**WORK INSTRUCTION**
Print each record exactly as it appears, but drop the images.

[SUPPLIED ENTRIES Boundary: Start]

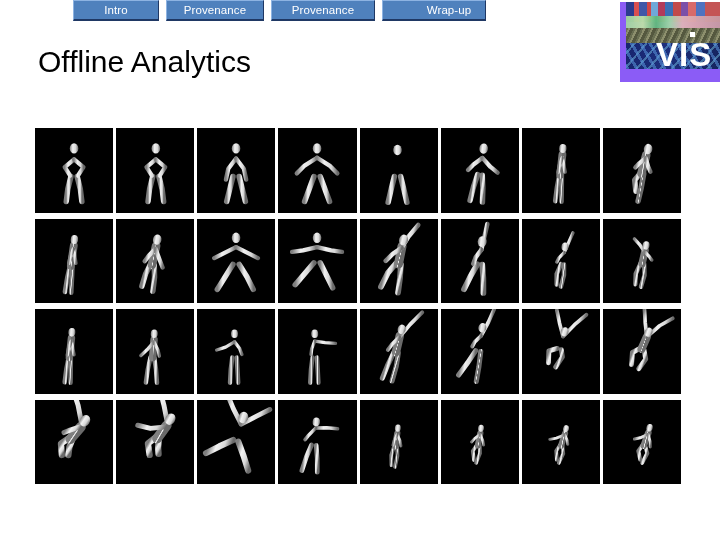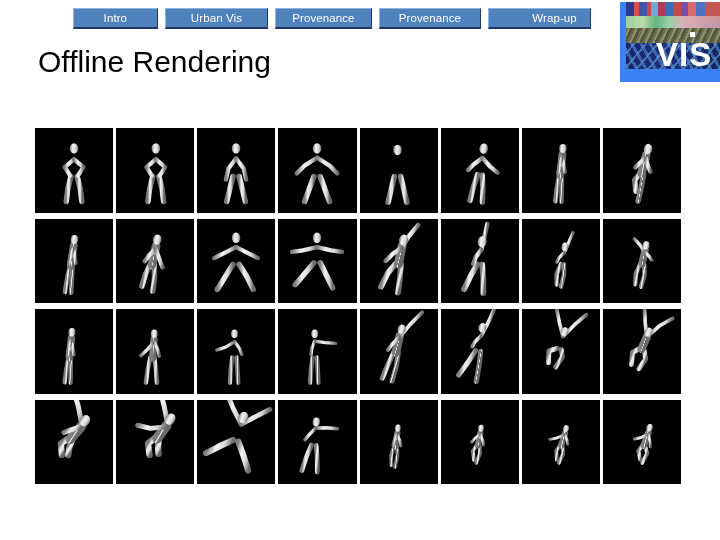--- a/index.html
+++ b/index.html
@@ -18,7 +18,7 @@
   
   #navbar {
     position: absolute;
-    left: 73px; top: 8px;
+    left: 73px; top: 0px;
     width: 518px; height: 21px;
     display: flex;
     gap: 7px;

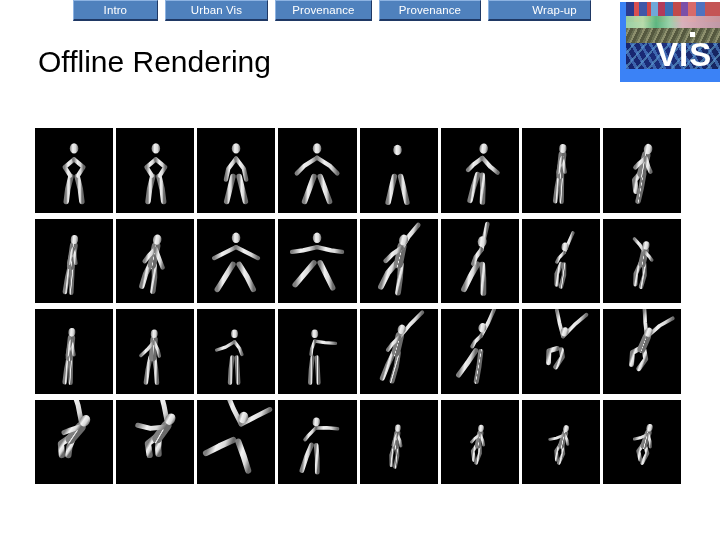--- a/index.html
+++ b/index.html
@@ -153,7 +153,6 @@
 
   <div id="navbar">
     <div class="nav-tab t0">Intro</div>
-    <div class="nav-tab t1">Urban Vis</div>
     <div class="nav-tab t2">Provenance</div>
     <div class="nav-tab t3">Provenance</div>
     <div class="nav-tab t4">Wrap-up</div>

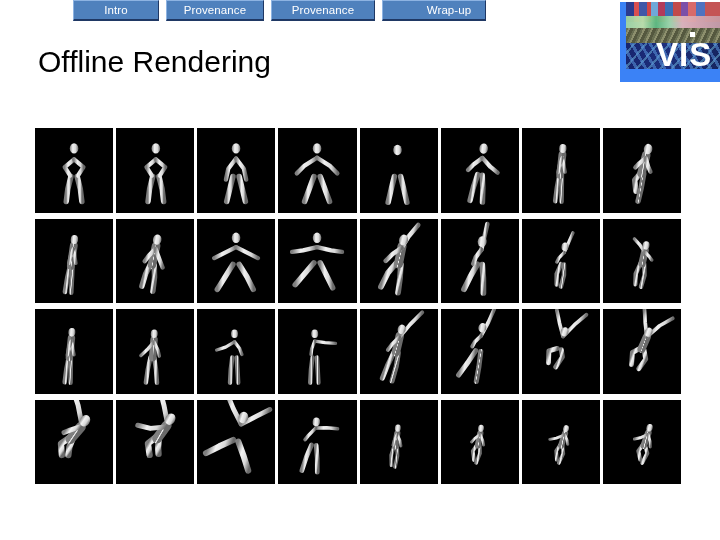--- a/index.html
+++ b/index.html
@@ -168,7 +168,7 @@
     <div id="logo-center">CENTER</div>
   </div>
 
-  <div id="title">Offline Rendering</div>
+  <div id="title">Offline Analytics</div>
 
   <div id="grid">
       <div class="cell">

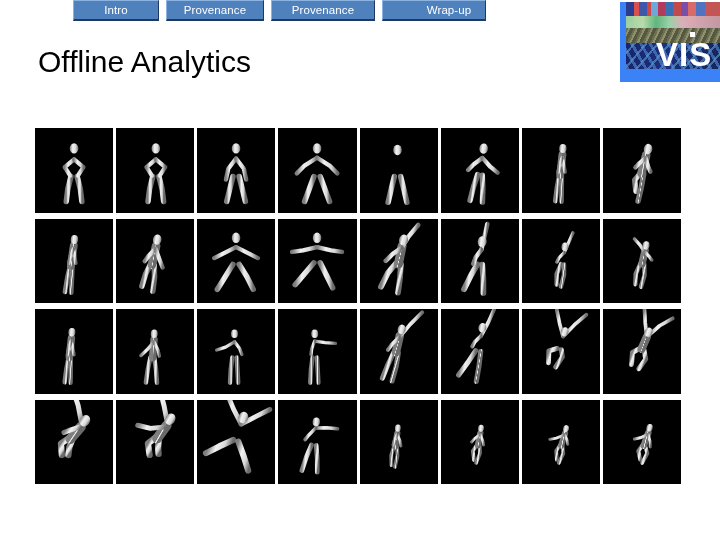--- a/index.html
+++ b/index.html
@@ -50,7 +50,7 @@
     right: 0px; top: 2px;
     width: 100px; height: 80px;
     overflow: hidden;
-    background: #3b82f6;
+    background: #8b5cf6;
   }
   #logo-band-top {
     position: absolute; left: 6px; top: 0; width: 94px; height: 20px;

[SUPPLIED ENTRIES Boundary: End]

**COMPLETED TASK**
--- a/index.html
+++ b/index.html
@@ -18,7 +18,7 @@
   
   #navbar {
     position: absolute;
-    left: 73px; top: 8px;
+    left: 73px; top: 0px;
     width: 518px; height: 21px;
     display: flex;
     gap: 7px;

--- a/index.html
+++ b/index.html
@@ -153,7 +153,6 @@
 
   <div id="navbar">
     <div class="nav-tab t0">Intro</div>
-    <div class="nav-tab t1">Urban Vis</div>
     <div class="nav-tab t2">Provenance</div>
     <div class="nav-tab t3">Provenance</div>
     <div class="nav-tab t4">Wrap-up</div>

--- a/index.html
+++ b/index.html
@@ -168,7 +168,7 @@
     <div id="logo-center">CENTER</div>
   </div>
 
-  <div id="title">Offline Rendering</div>
+  <div id="title">Offline Analytics</div>
 
   <div id="grid">
       <div class="cell">

--- a/index.html
+++ b/index.html
@@ -50,7 +50,7 @@
     right: 0px; top: 2px;
     width: 100px; height: 80px;
     overflow: hidden;
-    background: #3b82f6;
+    background: #8b5cf6;
   }
   #logo-band-top {
     position: absolute; left: 6px; top: 0; width: 94px; height: 20px;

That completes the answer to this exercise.